Exercise description>
Locate each line in the records that contains the string "sketchPlane" and copy it out. Case counts, so only lines that match that capitalization belong.

[Stored entries]
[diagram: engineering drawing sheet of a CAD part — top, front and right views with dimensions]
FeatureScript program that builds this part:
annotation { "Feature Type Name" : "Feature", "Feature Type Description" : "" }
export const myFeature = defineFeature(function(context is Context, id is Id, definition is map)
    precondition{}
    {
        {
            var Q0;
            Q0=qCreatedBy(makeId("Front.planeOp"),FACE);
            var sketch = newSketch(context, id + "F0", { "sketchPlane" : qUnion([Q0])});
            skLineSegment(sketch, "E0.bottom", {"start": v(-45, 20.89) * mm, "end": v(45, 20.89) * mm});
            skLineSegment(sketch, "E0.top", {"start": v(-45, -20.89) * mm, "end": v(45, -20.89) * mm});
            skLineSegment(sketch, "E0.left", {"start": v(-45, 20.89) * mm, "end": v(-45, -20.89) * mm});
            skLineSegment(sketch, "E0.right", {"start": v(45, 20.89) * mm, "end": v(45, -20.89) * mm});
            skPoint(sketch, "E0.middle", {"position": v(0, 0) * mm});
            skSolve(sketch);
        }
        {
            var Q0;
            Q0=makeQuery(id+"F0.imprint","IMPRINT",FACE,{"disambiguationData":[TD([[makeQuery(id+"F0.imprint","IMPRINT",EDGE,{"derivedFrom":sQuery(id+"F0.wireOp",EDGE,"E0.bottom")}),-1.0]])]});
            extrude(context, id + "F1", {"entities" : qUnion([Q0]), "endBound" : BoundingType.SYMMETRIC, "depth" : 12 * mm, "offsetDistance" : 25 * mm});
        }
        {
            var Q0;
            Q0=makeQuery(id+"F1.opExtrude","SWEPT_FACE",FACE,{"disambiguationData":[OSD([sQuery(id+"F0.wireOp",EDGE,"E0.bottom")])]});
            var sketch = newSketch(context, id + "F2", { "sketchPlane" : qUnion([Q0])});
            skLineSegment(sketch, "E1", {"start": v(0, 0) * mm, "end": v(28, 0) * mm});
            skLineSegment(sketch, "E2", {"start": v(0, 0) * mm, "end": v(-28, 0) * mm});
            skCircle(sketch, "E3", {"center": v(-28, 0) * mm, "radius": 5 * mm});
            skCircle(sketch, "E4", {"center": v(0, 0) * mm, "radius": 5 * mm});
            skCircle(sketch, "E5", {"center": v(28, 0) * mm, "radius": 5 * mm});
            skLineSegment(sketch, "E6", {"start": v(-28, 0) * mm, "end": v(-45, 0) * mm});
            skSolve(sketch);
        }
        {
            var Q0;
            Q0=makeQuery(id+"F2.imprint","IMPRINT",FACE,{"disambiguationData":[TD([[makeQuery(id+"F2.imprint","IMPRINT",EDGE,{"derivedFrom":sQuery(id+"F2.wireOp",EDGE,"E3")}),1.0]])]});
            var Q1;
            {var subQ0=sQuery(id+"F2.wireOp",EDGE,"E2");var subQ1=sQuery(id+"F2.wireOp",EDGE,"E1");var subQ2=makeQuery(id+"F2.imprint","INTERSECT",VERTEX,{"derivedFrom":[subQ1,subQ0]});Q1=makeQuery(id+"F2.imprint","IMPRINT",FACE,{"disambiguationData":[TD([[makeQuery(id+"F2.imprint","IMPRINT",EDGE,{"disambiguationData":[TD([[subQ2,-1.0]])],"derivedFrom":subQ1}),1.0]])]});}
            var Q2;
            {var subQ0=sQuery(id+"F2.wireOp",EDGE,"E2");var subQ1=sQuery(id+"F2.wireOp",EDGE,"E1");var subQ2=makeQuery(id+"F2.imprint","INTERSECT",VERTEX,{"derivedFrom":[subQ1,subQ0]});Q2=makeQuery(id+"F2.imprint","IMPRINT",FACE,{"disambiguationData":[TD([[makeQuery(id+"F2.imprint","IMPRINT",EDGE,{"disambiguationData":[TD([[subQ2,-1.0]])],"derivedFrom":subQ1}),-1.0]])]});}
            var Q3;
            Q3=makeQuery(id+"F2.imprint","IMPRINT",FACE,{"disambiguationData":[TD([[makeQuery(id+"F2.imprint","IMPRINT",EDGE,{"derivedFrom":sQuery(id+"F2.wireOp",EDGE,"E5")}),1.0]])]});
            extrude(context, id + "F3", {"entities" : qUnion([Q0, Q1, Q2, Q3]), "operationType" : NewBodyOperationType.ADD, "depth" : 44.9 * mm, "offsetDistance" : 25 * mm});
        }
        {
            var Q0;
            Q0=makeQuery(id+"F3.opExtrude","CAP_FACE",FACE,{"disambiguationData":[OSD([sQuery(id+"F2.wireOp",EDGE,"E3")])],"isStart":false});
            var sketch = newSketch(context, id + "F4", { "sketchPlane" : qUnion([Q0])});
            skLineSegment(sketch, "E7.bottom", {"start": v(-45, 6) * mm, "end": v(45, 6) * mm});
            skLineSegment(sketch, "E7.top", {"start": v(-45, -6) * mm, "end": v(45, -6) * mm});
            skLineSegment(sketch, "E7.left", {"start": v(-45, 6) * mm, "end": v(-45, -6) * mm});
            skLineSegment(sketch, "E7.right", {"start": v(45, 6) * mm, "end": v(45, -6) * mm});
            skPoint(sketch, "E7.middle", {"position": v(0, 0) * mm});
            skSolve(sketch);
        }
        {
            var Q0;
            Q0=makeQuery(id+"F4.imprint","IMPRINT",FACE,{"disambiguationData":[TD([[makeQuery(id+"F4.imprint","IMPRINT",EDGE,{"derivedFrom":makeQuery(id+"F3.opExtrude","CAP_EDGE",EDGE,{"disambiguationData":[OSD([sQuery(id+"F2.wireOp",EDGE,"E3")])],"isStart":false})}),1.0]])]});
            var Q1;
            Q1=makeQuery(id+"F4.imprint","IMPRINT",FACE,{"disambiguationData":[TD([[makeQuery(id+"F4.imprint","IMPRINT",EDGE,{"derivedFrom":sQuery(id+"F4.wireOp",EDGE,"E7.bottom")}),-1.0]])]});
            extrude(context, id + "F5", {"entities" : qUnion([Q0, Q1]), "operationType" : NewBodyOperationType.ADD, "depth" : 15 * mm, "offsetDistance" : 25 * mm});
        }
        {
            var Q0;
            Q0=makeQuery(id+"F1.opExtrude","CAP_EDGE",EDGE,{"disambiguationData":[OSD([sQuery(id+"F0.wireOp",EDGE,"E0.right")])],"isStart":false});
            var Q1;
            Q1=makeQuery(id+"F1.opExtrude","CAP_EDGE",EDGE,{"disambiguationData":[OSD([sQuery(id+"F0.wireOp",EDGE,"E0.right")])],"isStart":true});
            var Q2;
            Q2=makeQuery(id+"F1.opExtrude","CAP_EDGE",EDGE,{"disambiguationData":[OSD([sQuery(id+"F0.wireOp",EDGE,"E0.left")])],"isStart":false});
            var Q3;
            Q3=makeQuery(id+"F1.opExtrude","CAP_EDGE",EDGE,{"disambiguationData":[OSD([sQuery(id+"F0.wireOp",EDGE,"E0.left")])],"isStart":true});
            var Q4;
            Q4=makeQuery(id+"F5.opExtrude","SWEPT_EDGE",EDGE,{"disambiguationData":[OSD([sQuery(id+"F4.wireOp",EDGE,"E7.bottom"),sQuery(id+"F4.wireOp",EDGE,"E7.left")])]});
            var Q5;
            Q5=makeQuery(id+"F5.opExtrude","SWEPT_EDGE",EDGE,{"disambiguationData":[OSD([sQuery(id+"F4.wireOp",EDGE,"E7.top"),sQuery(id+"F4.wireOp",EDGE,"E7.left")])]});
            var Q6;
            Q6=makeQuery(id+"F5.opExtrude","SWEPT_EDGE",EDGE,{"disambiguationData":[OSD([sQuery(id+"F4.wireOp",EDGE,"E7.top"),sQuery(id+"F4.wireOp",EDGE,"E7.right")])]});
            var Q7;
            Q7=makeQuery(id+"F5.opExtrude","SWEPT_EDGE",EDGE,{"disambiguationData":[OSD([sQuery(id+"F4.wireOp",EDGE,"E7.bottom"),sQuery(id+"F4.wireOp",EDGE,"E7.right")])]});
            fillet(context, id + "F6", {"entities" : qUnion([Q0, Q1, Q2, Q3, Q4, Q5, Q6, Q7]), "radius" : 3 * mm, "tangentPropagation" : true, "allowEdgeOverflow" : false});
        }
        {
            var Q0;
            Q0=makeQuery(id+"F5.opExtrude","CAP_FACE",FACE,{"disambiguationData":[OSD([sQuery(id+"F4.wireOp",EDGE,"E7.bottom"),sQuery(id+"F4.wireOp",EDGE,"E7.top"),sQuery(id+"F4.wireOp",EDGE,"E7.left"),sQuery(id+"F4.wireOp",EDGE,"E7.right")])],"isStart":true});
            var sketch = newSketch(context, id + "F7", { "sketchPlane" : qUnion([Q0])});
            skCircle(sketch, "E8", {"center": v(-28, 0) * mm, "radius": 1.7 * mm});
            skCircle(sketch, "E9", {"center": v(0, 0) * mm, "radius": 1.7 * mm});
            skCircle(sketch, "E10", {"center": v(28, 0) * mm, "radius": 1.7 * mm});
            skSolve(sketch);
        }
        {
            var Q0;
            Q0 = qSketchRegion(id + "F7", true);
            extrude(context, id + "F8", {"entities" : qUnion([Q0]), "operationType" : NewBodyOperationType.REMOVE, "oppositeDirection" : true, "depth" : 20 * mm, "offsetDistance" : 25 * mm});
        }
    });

In response>
            var sketch = newSketch(context, id + "F0", { "sketchPlane" : qUnion([Q0])});
            var sketch = newSketch(context, id + "F2", { "sketchPlane" : qUnion([Q0])});
            var sketch = newSketch(context, id + "F4", { "sketchPlane" : qUnion([Q0])});
            var sketch = newSketch(context, id + "F7", { "sketchPlane" : qUnion([Q0])});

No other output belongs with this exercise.